There are basically two major pitfalls people stumble in with floating-point numbers.

  1. The problem of scale. Each FP number has an exponent which determines the overall “scale” of the number so you can represent either really small values or really larges ones, though the number of digits you can devote for that is limited. Adding two numbers of different scale will sometimes result in the smaller one being “eaten” since there is no way to fit it into the larger scale.

    PS> $a = 1; $b = 0.0000000000000000000000001
    PS> Write-Host a=$a b=$b
    a=1 b=1E-25
    PS> $a + $b
    1
    

    As an analogy for this case you could picture a large swimming pool and a teaspoon of water. Both are of very different sizes, but individually you can easily grasp how much they roughly are. Pouring the teaspoon into the swimming pool, however, will leave you still with roughly a swimming pool full of water.

    (If the people learning this have trouble with exponential notation, one can also use the values 1 and 100000000000000000000 or so.)

  2. Then there is the problem of binary vs. decimal representation. A number like 0.1 can't be represented exactly with a limited amount of binary digits.
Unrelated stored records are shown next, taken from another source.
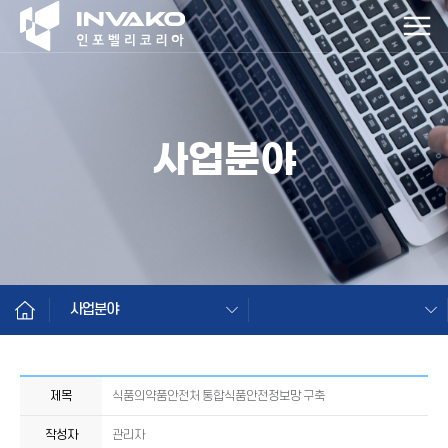
사업분야
사업분야
제목
식품의약품안전처 통합식품안전정보망 구축
작성자
관리자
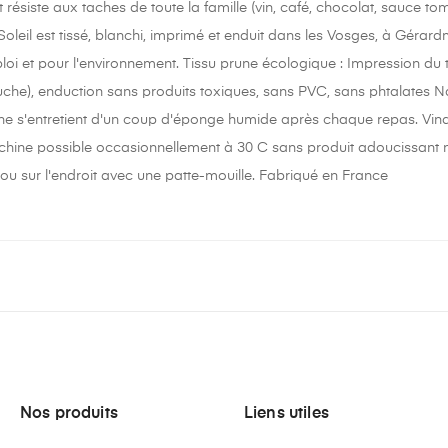
t résiste aux taches de toute la famille (vin, café, chocolat, sauce tom
 Soleil est tissé, blanchi, imprimé et enduit dans les Vosges, à Géra
oi et pour l'environnement. Tissu prune écologique : Impression du t
uche), enduction sans produits toxiques, sans PVC, sans phtalates N
ne s'entretient d'un coup d'éponge humide après chaque repas. Vinai
ine possible occasionnellement à 30 C sans produit adoucissant ni
 ou sur l'endroit avec une patte-mouille. Fabriqué en France
Nos produits
Liens utiles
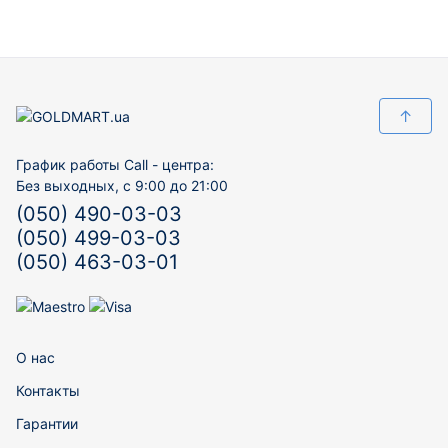
↑
График работы Call - центра:
Без выходных, с 9:00 до 21:00
(050) 490-03-03
(050) 499-03-03
(050) 463-03-01
О нас
Контакты
Гарантии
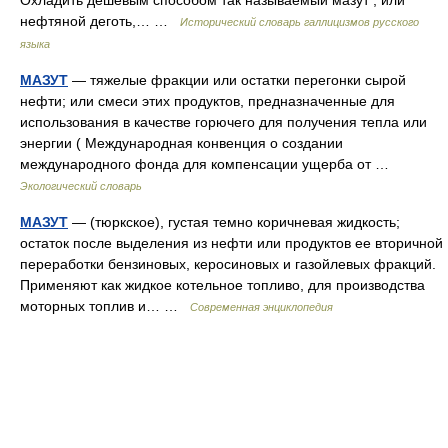
Охладить дешевым способом так называемый мазут , или
нефтяной деготь,… …
Исторический словарь галлицизмов русского
языка
МАЗУТ
— тяжелые фракции или остатки перегонки сырой
нефти; или смеси этих продуктов, предназначенные для
использования в качестве горючего для получения тепла или
энергии ( Международная конвенция о создании
международного фонда для компенсации ущерба от …
Экологический словарь
МАЗУТ
— (тюркское), густая темно коричневая жидкость;
остаток после выделения из нефти или продуктов ее вторичной
переработки бензиновых, керосиновых и газойлевых фракций.
Применяют как жидкое котельное топливо, для производства
моторных топлив и… …
Современная энциклопедия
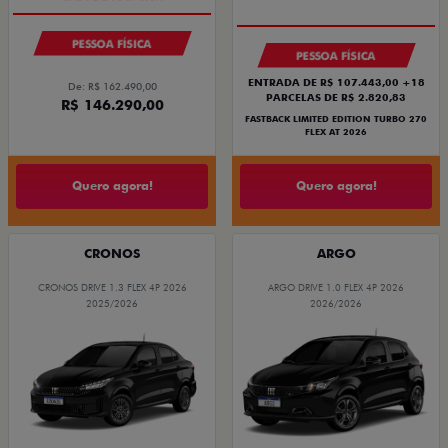
PESSOA FÍSICA
PESSOA FÍSICA
ENTRADA DE R$ 107.443,00 +18
De: R$ 162.490,00
PARCELAS DE R$ 2.820,83
R$ 146.290,00
FASTBACK LIMITED EDITION TURBO 270
FLEX AT 2026
Quero agora!
Quero agora!
CRONOS
ARGO
CRONOS DRIVE 1.3 FLEX 4P 2026
ARGO DRIVE 1.0 FLEX 4P 2026
2025/2026
2026/2026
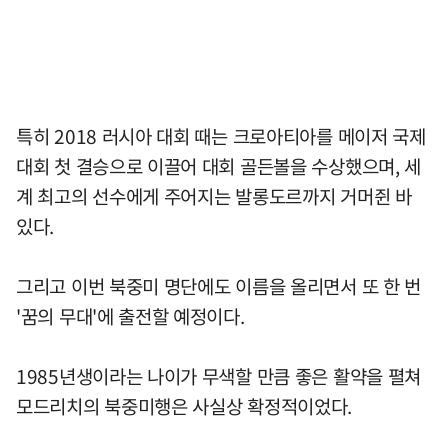
특히 2018 러시아 대회 때는 크로아티아를 메이저 국제
대회 첫 결승으로 이끌어 대회 골든볼을 수상했으며, 세
계 최고의 선수에게 주어지는 발롱도르까지 거머쥔 바
있다.
그리고 이번 북중미 명단에도 이름을 올리면서 또 한 번
'꿈의 무대'에 출전할 예정이다.
1985년생이라는 나이가 무색할 만큼 좋은 활약을 펼쳐
모드리치의 북중미행은 사실상 확정적이었다.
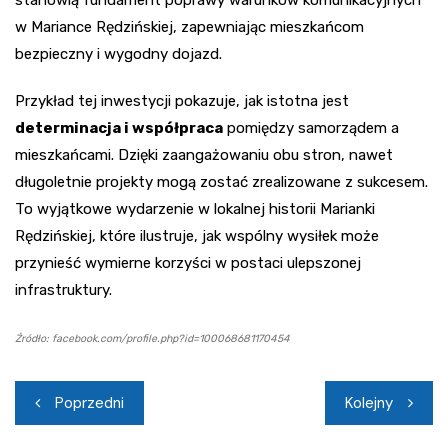
stanowią fundament poprawy warunków komunikacyjnych
w Mariance Rędzińskiej, zapewniając mieszkańcom
bezpieczny i wygodny dojazd.
Przykład tej inwestycji pokazuje, jak istotna jest
determinacja i współpraca
pomiędzy samorządem a
mieszkańcami. Dzięki zaangażowaniu obu stron, nawet
długoletnie projekty mogą zostać zrealizowane z sukcesem.
To wyjątkowe wydarzenie w lokalnej historii Marianki
Rędzińskiej, które ilustruje, jak wspólny wysiłek może
przynieść wymierne korzyści w postaci ulepszonej
infrastruktury.
Źródło: facebook.com/profile.php?id=100068681170454
Nawigacja
Poprzedni
Kolejny
wpisu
Some languages mask this, though:

    PS> "{0:N50}" -f 0.1
    0.10000000000000000000000000000000000000000000000000
    

    But you can “amplify” the representation error by repeatedly adding the numbers together:

    PS> $sum = 0; for ($i = 0; $i -lt 100; $i++) { $sum += 0.1 }; $sum
    9,99999999999998
    

    I can't think of a nice analogy to properly explain this, though. It's basically the same problem why you can represent 1/3 only approximately in decimal because to get the exact value you need to repeat the 3 indefinitely at the end of the decimal fraction.
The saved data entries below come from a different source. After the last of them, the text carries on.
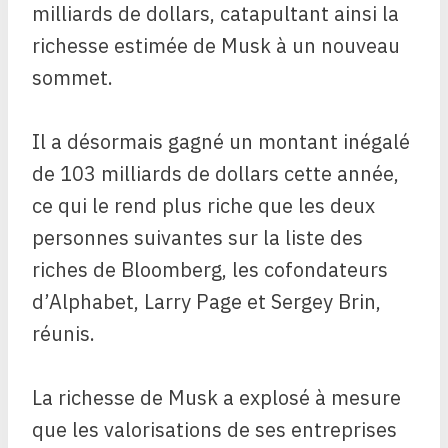
milliards de dollars, catapultant ainsi la
richesse estimée de Musk à un nouveau
sommet.
Il a désormais gagné un montant inégalé
de 103 milliards de dollars cette année,
ce qui le rend plus riche que les deux
personnes suivantes sur la liste des
riches de Bloomberg, les cofondateurs
d’Alphabet, Larry Page et Sergey Brin,
réunis.
La richesse de Musk a explosé à mesure
que les valorisations de ses entreprises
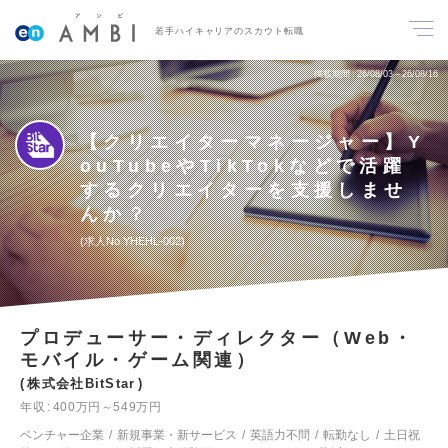
若手ハイキャリアのスカウト転職
掲載期間
26/08/03～26/08/16
【クリエイターマネージャー】Y
ouTubeやTikTokなどで活躍
するクリエイターを支援しませ
んか？
求人No.YHEHL-002
プロデューサー・ディレクター（Web・
モバイル・ゲーム関連）
株式会社BitStar
年収
400万円～549万円
ベンチャー企業
新規事業・新サービス
英語力不問
転勤なし
土日祝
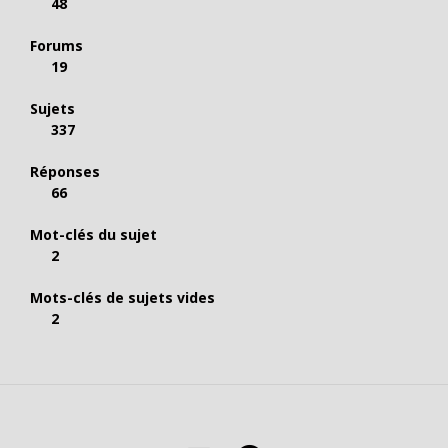
48
Forums
19
Sujets
337
Réponses
66
Mot-clés du sujet
2
Mots-clés de sujets vides
2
    Similarly, binary fractions are good for representing halves, quarters, eighths, etc. but things like a tenth will yield an infinitely repeating stream of binary digits.
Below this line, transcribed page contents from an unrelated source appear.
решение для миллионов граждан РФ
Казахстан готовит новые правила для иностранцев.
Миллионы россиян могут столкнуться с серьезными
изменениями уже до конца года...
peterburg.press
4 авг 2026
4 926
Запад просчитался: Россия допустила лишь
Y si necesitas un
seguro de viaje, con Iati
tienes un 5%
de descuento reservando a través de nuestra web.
  3. Then there is another problem, though most people don't stumble into that, unless they're doing huge amounts of numerical stuff. But then, those already know about the problem. Since many floating-point numbers are merely approximations of the exact value this means that for a given approximation f of a real number r there can be infinitely many more real numbers r1, r2, ... which map to exactly the same approximation. Those numbers lie in a certain interval. Let's say that rmin is the minimum possible value of r that results in f and rmax the maximum possible value of r for which this holds, then you got an interval [rmin, rmax] where any number in that interval can be your actual number r.

    Now, if you perform calculations on that number—adding, subtracting, multiplying, etc.—you lose precision. Every number is just an approximation, therefore you're actually performing calculations with intervals. The result is an interval too and the approximation error only ever gets larger, thereby widening the interval. You may get back a single number from that calculation. But that's merely one number from the interval of possible results, taking into account precision of your original operands and the precision loss due to the calculation.

    That sort of thing is called Interval arithmetic and at least for me it was part of our math course at the university.